As anti-government protesters stormed regional administration buildings around western Ukraine, one governor quit, but then disowned his resignation letter, saying that it had been signed under duress.
Lviv Governor Oleh Salo, who was appointed by President Viktor Yanukovych in October, said that protesters had threatened him with violence to make him sign his resignation on Thursday, but that he remained "faithful to the Ukrainian president," UNN news agency reported.
Earlier on Thursday, the regional administration in Lviv, located near the Polish border, said that about 2,000 protesters had stormed their building and that Salo had resigned.
Protesters also broke into a regional administration building in another western Ukrainian city, Rivne, and demand the resignation of Governor Vasily Bertash, Lenta.ru reported.
Bertash — who had received an Order of Merit award from Yanukovych a day earlier — was reportedly abroad on vacation at the time.
In the western city of Ivano-Frankivsk, about 500 protesters surrounded the regional administration building, shouting "Shame!" and "Out," the local Firtka news agency reported.
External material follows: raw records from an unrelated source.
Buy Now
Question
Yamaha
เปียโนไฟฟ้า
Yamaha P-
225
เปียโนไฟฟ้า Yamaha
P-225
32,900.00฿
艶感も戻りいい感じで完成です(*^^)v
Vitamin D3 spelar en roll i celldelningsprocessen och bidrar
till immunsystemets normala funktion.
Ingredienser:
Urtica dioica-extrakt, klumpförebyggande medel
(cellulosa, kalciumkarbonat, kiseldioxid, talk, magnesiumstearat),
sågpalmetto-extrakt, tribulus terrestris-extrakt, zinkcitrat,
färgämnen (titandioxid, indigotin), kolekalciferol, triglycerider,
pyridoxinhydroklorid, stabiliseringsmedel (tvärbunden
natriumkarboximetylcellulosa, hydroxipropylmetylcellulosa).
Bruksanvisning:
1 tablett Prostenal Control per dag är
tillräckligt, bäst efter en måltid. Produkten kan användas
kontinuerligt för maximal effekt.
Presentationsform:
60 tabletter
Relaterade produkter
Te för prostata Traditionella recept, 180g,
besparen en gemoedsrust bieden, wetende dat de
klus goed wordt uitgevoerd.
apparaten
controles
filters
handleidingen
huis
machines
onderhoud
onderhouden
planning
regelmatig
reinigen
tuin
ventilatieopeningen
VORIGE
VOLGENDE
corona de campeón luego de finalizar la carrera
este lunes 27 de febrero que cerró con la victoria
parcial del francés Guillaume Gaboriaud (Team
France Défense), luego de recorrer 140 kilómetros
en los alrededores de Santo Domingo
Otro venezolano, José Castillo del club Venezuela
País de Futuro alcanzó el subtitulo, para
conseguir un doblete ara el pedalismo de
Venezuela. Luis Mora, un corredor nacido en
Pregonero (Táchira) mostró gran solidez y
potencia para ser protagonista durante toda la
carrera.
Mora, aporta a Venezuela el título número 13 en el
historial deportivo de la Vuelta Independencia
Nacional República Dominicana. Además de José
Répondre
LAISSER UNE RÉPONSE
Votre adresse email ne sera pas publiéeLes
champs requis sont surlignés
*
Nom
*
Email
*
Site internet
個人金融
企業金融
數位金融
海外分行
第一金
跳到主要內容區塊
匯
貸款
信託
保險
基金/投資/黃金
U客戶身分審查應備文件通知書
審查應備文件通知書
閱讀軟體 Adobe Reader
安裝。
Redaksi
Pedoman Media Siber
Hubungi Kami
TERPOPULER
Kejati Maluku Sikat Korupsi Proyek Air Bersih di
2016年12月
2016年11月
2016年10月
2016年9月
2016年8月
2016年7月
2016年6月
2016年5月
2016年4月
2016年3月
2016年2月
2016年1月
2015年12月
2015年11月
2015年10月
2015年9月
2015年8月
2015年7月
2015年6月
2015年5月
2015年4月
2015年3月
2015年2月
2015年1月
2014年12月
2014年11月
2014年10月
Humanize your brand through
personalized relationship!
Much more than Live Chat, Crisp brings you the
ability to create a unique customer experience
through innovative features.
Governor Vasily Chudnov went outside to try to speak to the protesters, but was roundly booed, the report said.
The resentment of the government's decision to abandon a planned association deal with the European Union in favor of closer ties with Moscow in November is particularly strong in western Ukraine, where pro-European sentiment is stronger.
Eastern Ukrainian regions are populated mostly by Russian-speaking Ukrainians and ethnic Russians, who tend to look more favorably toward Moscow.